Photo frame built on an ESP32 with an E-Paper display. The picture shown in the frame can be changed from a smartphone over a WiFi web interface
Detailed explaination on my website.
For this project, I used only existing modules from Waveshare and some spare parts from my drawers.
- 7.5inch E-Paper (B) E-Ink from Waveshare
- black/white/red colors
- 480x800px resolution
- Universal e-Paper Raw Panel Driver Board from Waveshare too
- ESP32 MCU from Espressif
- 4MB ROM & 512kB RAM
- WiFi and BLE capabilities
- 3.3v or 5v power
- E-Paper driving circuit included
- 3x AA battery handler
- Provides 4.5v, enough to make it work
- Any 13x18cm photo frame you like
All the MCU software is written in C, based on the excellent ESP-IDF. To avoid all the IDF installation, I used a devcontainer on VSCode, thanks to this guy! On the Web side, I used the standard trio HTML5/CSS3/JavaSript.
The image taken from a camera is very different from the one an E-Paper display needs. My display needs a 480×800 pixels frame, with colors encoded on 2 bits (black/white and red/non-red). As the input image can be very large, it’s difficult to send it entirely to the ESP32 to process it. Then I decided to process the image in the browser, with some Javascript code.

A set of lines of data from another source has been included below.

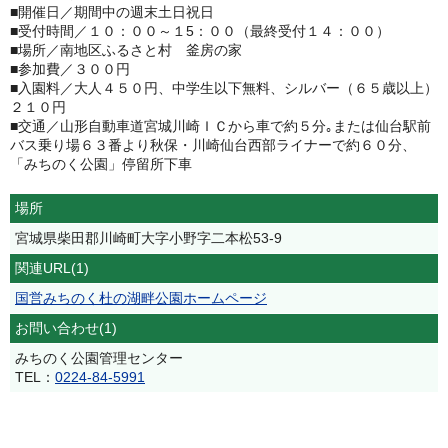
■開催日／期間中の週末土日祝日
■受付時間／１０：００～１5：００（最終受付１４：００）
■場所／南地区ふるさと村 釜房の家
■参加費／３００円
■入園料／大人４５０円、中学生以下無料、シルバー（６５歳以上）
２１０円
■交通／山形自動車道宮城川崎ＩＣから車で約５分｡または仙台駅前
バス乗り場６３番より秋保・川崎仙台西部ライナーで約６０分、
「みちのく公園」停留所下車
場所
宮城県柴田郡川崎町大字小野字二本松53-9
関連URL(1)
国営みちのく杜の湖畔公園ホームページ
お問い合わせ(1)
みちのく公園管理センター
TEL：
0224-84-5991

First the image is rotated to landscape format if it’s higher than larger. The script crops it to a 5:3 ratio as on the display then downsizes it to a width of 800 pixels. Now that the image has the right size, the last step is to convert it to our very reduced colorspace. To do so, I used the Floyd-Steinberg dithering algorithm after the quantization process to have a nice result.